En tant que père d'un garçon de 15 ans, je serais nettement plus rassuré de savoir qu'une situation régulée existe, si mon fils, comme beaucoup d'autres enfants, décidait de consommer des drogues. Bien entendu je ne serais pas favorable à sa décision, mais je préférerais savoir que les drogues sont soigneusement contrôlées plutôt que d'être laissées aux mains de quelques criminels. C'est pourquoi je pense que pour casser ce circuit criminel, nous devons nous diriger vers la décriminalisation du cannabis - des drogues douces - et aussi trouver des moyens de décriminaliser les usagers de drogues dures. Nous devons dès lors concevoir des moyens d'administrer soit la méthadone soit la drogue elle-même, comme cela se fait aujourd'hui dans certains pays (la Suisse par exemple), à ceux qui sont dépendants des drogues dures.
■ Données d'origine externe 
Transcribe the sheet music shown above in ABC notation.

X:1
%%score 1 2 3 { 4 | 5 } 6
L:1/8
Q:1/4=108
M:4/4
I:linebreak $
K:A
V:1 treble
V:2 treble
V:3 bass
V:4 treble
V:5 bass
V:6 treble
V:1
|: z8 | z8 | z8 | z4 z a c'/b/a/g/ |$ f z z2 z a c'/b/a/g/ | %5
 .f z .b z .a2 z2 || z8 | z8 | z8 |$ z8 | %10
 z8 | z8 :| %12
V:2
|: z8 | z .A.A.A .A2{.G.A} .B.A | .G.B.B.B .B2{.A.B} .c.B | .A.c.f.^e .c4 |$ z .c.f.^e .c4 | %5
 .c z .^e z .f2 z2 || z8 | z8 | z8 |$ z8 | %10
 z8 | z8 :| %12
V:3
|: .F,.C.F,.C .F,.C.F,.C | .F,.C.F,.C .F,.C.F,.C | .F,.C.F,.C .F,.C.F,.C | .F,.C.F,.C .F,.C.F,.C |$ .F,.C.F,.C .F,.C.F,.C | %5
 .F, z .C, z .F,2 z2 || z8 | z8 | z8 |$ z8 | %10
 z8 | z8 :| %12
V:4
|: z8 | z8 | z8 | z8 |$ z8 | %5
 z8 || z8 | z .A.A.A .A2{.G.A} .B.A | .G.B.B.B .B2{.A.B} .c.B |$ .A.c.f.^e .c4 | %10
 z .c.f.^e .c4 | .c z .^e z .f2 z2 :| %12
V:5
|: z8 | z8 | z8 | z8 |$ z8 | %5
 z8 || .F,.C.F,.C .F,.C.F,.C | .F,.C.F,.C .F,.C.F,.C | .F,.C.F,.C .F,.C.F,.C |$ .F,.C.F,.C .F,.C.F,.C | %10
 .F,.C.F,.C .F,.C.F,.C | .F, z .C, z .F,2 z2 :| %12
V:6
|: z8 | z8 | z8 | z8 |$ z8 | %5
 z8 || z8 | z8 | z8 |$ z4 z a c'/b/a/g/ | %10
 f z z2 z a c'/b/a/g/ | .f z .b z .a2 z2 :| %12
Ceci est mon opinion personnelle et je pense que c'est une opinion qu'un nombre sans cesse croissant d'hommes politiques commencent à partager. Nous devons travailler dans cette direction au sein de l'Europe. Il existe aussi, certainement, un problème de droit international mais j'estime qu'avant de parvenir à changer les traités internationaux, il y a encore beaucoup à faire tant au niveau national qu'au niveau de lUnion européenne.
Merci.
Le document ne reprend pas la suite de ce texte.